Returning the Number of Total Connections per Destination Port

The following command returns the total number of connections per destination port for the 15 most popular ports:

select destPort, count(*) TotalNumber
             from NetData
             group by destPort
             order by TotalNumber desc
                         limit 15;

+----------+-------------+
| destPort | TotalNumber |
+----------+-------------+
| 80       |        1923 |
| 25       |         223 |
| 23       |          42 |
| 1024     |          38 |
| 1306     |          36 |
| 4233     |          27 |
| 1174     |          25 |
| 2005     |          25 |
| 2599     |          25 |
| 3718     |          25 |
| 4205     |          25 |
| 2676     |          24 |
| kpop     |          22 |
| 2063     |          22 |
| 2307     |          22 |
+----------+-------------+

Finding Busy Minutes

This part will show you how to find the 5 most popular minutes (i.e., 15:12, 15:16, but not 15:12:13, which is in seconds).
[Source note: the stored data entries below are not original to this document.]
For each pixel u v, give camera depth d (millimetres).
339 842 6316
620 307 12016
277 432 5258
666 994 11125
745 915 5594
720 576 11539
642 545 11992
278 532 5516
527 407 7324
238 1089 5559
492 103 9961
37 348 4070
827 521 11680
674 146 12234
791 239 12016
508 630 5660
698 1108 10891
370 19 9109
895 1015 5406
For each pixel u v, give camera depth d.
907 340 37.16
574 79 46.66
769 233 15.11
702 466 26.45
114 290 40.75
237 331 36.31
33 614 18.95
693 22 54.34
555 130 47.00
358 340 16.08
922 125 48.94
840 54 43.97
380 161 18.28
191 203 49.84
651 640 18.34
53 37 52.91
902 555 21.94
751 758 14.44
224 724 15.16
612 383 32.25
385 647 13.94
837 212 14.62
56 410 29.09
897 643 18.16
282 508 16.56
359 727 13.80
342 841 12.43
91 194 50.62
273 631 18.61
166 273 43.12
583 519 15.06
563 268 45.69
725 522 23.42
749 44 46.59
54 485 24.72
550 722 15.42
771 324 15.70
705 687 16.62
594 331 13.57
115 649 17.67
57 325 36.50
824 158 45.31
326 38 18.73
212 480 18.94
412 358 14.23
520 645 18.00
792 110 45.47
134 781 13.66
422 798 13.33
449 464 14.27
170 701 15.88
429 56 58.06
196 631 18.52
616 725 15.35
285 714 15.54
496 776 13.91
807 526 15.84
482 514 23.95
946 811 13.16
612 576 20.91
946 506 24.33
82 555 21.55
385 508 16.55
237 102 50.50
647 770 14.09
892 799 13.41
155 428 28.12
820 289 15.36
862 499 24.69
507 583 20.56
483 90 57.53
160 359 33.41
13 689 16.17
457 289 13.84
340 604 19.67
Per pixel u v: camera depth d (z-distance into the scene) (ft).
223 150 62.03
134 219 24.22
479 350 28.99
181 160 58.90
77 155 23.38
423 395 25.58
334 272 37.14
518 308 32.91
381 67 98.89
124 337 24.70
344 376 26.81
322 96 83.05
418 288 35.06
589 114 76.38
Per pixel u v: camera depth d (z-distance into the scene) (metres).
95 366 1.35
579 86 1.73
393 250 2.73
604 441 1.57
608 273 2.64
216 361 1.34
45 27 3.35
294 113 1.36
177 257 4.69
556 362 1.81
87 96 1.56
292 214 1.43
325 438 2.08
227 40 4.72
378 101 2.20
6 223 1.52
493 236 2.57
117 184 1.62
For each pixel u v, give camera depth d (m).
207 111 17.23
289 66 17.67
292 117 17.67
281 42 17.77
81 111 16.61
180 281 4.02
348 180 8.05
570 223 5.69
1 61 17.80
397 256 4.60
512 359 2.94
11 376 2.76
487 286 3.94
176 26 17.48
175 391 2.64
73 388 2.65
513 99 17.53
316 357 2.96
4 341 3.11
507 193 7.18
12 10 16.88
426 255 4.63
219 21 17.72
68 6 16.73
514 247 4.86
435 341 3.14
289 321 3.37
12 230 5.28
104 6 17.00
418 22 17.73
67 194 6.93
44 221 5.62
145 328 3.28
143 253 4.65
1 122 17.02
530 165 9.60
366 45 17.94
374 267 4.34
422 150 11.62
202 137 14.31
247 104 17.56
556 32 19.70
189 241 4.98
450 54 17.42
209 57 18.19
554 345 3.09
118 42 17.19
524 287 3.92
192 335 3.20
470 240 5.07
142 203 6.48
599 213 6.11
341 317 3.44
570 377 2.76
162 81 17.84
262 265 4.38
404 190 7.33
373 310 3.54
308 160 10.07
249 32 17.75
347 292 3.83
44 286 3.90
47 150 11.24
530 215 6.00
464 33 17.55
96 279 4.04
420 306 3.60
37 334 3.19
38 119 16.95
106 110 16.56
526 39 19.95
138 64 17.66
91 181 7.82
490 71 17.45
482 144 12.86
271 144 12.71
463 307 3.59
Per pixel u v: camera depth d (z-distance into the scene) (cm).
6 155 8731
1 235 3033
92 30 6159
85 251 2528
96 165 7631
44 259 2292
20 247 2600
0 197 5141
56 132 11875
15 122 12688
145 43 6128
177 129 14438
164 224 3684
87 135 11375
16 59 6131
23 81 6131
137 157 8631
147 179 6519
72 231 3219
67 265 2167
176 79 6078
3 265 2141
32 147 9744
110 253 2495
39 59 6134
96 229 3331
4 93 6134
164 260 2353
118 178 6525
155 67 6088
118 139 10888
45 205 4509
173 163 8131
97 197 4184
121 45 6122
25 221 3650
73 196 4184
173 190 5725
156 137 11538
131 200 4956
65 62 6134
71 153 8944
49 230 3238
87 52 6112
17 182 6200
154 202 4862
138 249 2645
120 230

I will use the substr() command:

select substr(Date, length(Date)-7, 5), count(*) Total
             from NetData
             group by substr(Date, length(Date)-7, 5)
             order by Total desc
                         limit 5;

The key point here is to select and group by the substring that you want, for example, by using the substr(Date, length(Date)-7, 5) expression.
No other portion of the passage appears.